Помню, в детстве мама моего незабвенного друга Лёньки, тетя Бася, убеждала меня, что мужчины не плачут. Мол, не мужское это дело – сопли размазывать, главное, брать проблему за рога, и – хрясь! – решать ее. Что за эмоции грусти, которые показывает мужчина? В картине тетибасиного мира этому не было места.
И, если ее муж, дядя Бося, был по натуре человек флегматичного темперамента, и любые эмоции выражал сдержано, то Лёньке такая установка матери давалась с огромным трудом.
Он был парень с довольно лабильной психикой, и «не плакать», когда плакать очень хочется, ему было архи тяжело. Помню, сколько раз мы прятались за кустами, где Лёнька оплакивал свое горе. Потерянный перочинный ножик, проигрыш в драке с местным хулиганом, двойки по чтению.
Поплакав и посетовав на «судьбу-злодейку», Лёнька вытирал лицо носовым платком, который ему всегда клала в карман заботливая тетя Бася, и шел домой. С натянутой улыбкой и страдальчески скрываемыми истинными чувствами.
Я искренне не понимала, почему мальчикам нельзя плакать. Помню, лет в 6 я случайно попала на деревенские похороны – там мужчины слез не стеснялись. И – ничего, никто не осуждал. Почему Лёньке нельзя?
Став психологом, и разобравшись в хитросплетениях нашей психики, я категорически утверждаю, что плакать, если больно и грустно – можно. И мальчикам тоже. Это проживание горя. В каждом возрасте горе – разное.
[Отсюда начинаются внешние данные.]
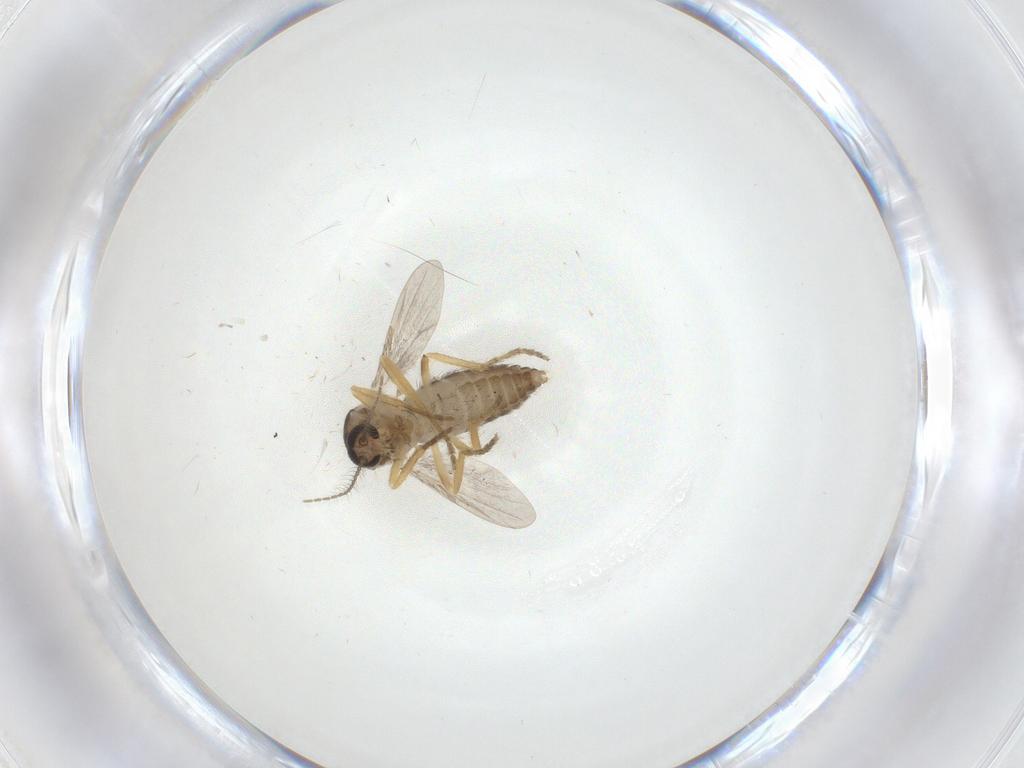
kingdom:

Понятно, что взрослый мужчина вряд ли будет плакать из-за содранной коленки. Но из-за потери – нормально. И невозможность выразить свое горе, поделиться с ним, особенно в детстве, может привести к «замиранию» в стрессовых ситуациях, к «замораживанию» собственных чувств. Когда собственные потребности не ощущаются, а чужие игнорируются.
И мучается потом человек всю жизнь, не понимает, чего хочет. Ведь потребности и эмоции – «близнецы-братья». А если они подавлены, то и живет такой человек чужую жизнь. И мучается.
А поплакал бы в детстве – и всё отлично было бы!